SHAFAQNA Türkiye – The standards of the Basel Committee on Banking Supervision, of which Turkey is a member, have defined new methods for calculating the amount of risk that must be taken into account when calculating credit limits. According to a draft regulation prepared by the Agency for Banking Regulation and Supervision (BDKK) by reviewing the current legislation on the definition of risk groups and planned to come into force at the beginning of the year, partnerships in which a person is a member of the board of directors or the general director, together with a spouse and children, constitute a group risk.
It will also be considered a risk factor that 50 percent or more of the annual income or expenses of a client wishing to receive a bank loan arise from transactions made with the same person who fully or partially guarantees debts to one party and the sale of a significant amount of goods or services rendered to the same party.
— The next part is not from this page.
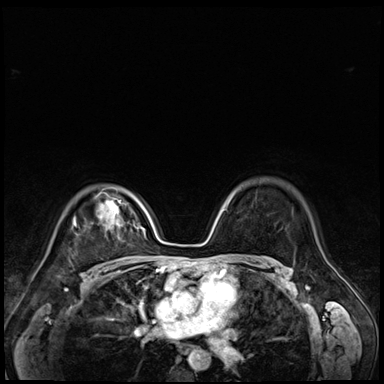
Breast MRI (dynamic contrast-enhanced), one axial slice; slice 50 of 72 in the series (ordered by position); dynamic contrast-enhanced series, time point 2 of 9 at this slice position (early post-contrast); 3 T; TE 1.4 ms, TR 4.3 ms; 2.5 mm slice thickness; 384 × 384 image matrix, field of view 320 × 320 mm. Female patient.
Structures marked on this image (semi-automatic segmentation, software-assisted and operator-edited):
- enhancing-tissue mask used for the functional tumour volume (all voxels passing the contrast-enhancement thresholds inside the analysis volume; usually the tumour): bounding box (x1, y1, x2, y2) in pixels: (73, 213, 118, 226)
It will also be seen in risky economic dependency that the sources of income and the funds that customers will use to pay off their debts to the bank are the same, and that the financial difficulties of one of the two parties in a business relationship with each other are at a level that may prevent another from fulfilling its obligations in a timely manner and in full.
EXPLANATION WILL BE REQUESTED
The analysis will be mandatory for individuals and legal entities whose risk, calculated as a result of the assessment, exceeds 5 percent of the bank’s equity capital. The amount of risk of loans that can be granted by the bank to a person, company or risk group should not exceed 25 percent of the bank’s equity capital and own funds.
BRSA will be able to set limits on loans issued by “systemically important” banks to other banks at the same level. Loans granted to an individual, company or risk group in the amount of 10 percent or more of the bank’s capital will be considered “large loans” and their total amount cannot exceed 8 times the equity capital.
In case of exceeding credit limits, banks inform BRSA as soon as possible about the reasons for this and the planned measures to correct the situation. However, in the event of general fluctuations in the financial markets, market overspending will not be considered a breach of boundaries in order to ensure stability in the interbank money market.